- Date: 13–19 August
- Edition: 15th
- Category: Challenger Tour
- Surface: Clay / outdoor
- Location: Cordenons, Italy

Champions

Singles
- Paolo Lorenzi

Doubles
- Denys Molchanov / Igor Zelenay
| Internazionali di Tennis del Friuli Venezia Giulia |

= 2018 Internazionali di Tennis del Friuli Venezia Giulia =

Tennis tournament

The 2018 Internazionali di Tennis del Friuli Venezia Giulia was a professional tennis tournament played on clay courts. It was the fifteenth edition of the tournament which was part of the 2018 ATP Challenger Tour. It took place in Cordenons, Italy between 13 and 19 August 2018.

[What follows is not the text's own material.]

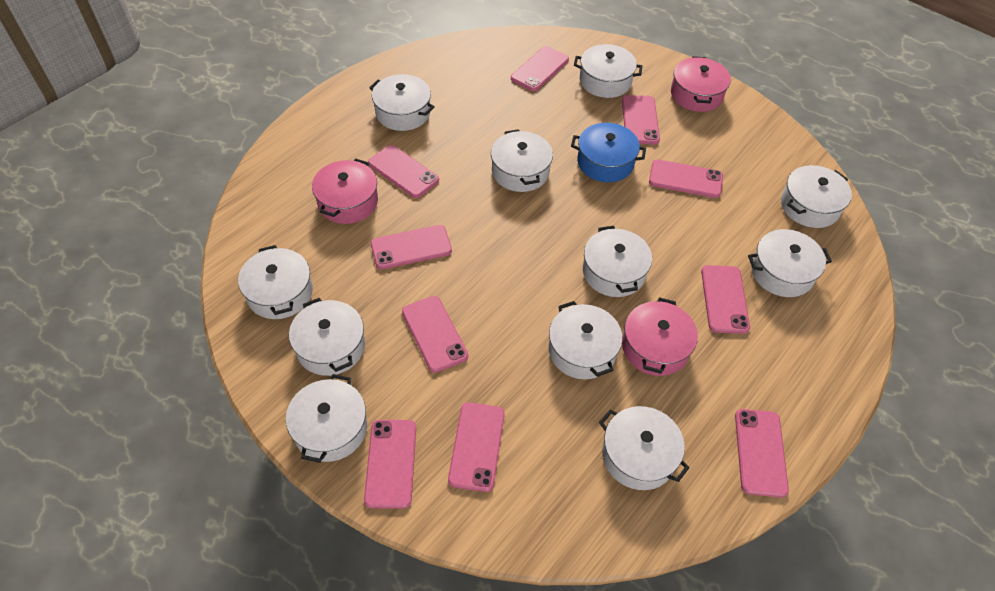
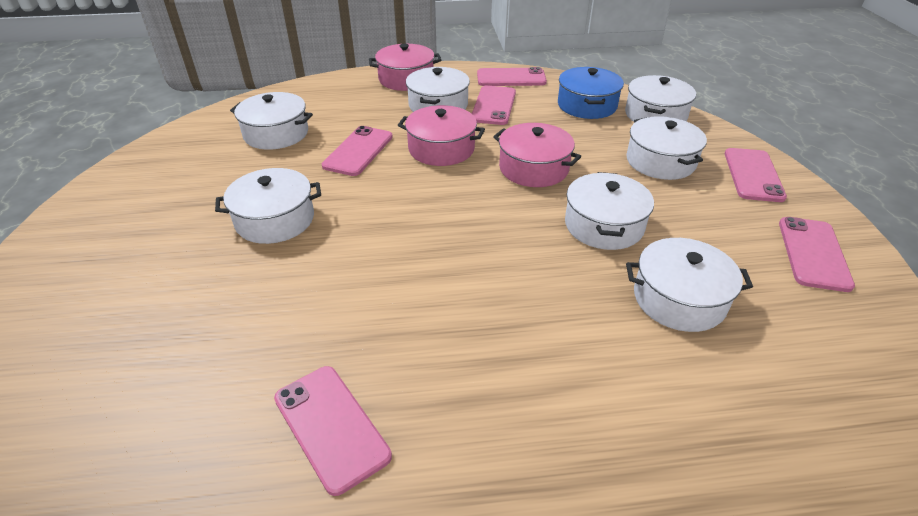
pink phone: [364,420,416,509] [368,145,439,198] [371,225,452,269] [402,296,468,373] [448,402,505,492] [511,46,569,91] [622,95,660,145] [649,159,723,198] [701,265,750,334] [735,409,789,497] = 10 -> [274,366,392,496] [322,126,393,176] [472,85,516,125] [477,67,547,86] [725,148,787,202] [779,217,855,292] = 6
white pot: [238,245,313,319] [286,374,367,463] [289,298,365,376] [369,74,434,131] [491,129,553,192] [549,301,622,380] [574,44,642,98] [583,226,652,297] [599,406,690,490] [748,229,832,297] [781,165,852,228] = 11 -> [215,168,321,244] [230,92,313,150] [406,67,470,112] [565,172,654,250] [625,75,696,122] [626,116,707,180] [626,238,753,332] = 7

==Singles main-draw entrants==
===Seeds===

| Country | Player | Rank^{1} | Seed |
|---|---|---|---|
| ITA | Paolo Lorenzi | 97 | 1 |
| ARG | Facundo Bagnis | 151 | 2 |
| SVK | Andrej Martin | 162 | 3 |
| CRO | Nino Serdarušić | 192 | 4 |
| ESP | Tommy Robredo | 208 | 5 |
| CZE | Zdeněk Kolář | 219 | 6 |
| BRA | Guilherme Clezar | 221 | 7 |
| CRO | Viktor Galović | 230 | 8 |

- ^{1} Rankings are as of 6 August 2018.

===Other entrants===
The following players received wildcards into the singles main draw:
- ITA Riccardo Balzerani
- ITA Jacopo Berrettini
- ITA Enrico Dalla Valle
- ITA Francesco Forti

The following player received entry into the singles main draw as an alternate:
- ESP Daniel Muñoz de la Nava

The following players received entry from the qualifying draw:
- ITA Riccardo Bonadio
- FRA Enzo Couacaud
- BRA Daniel Dutra da Silva
- HUN Máté Valkusz

The following player received entry as a lucky loser:
- SWE Markus Eriksson

==Champions==
===Singles===

- ITA Paolo Lorenzi def. HUN Máté Valkusz 6–3, 3–6, 6–4.

===Doubles===

- UKR Denys Molchanov / SVK Igor Zelenay def. SVK Andrej Martin / ESP Daniel Muñoz de la Nava 3–6, 6–3, [11–9].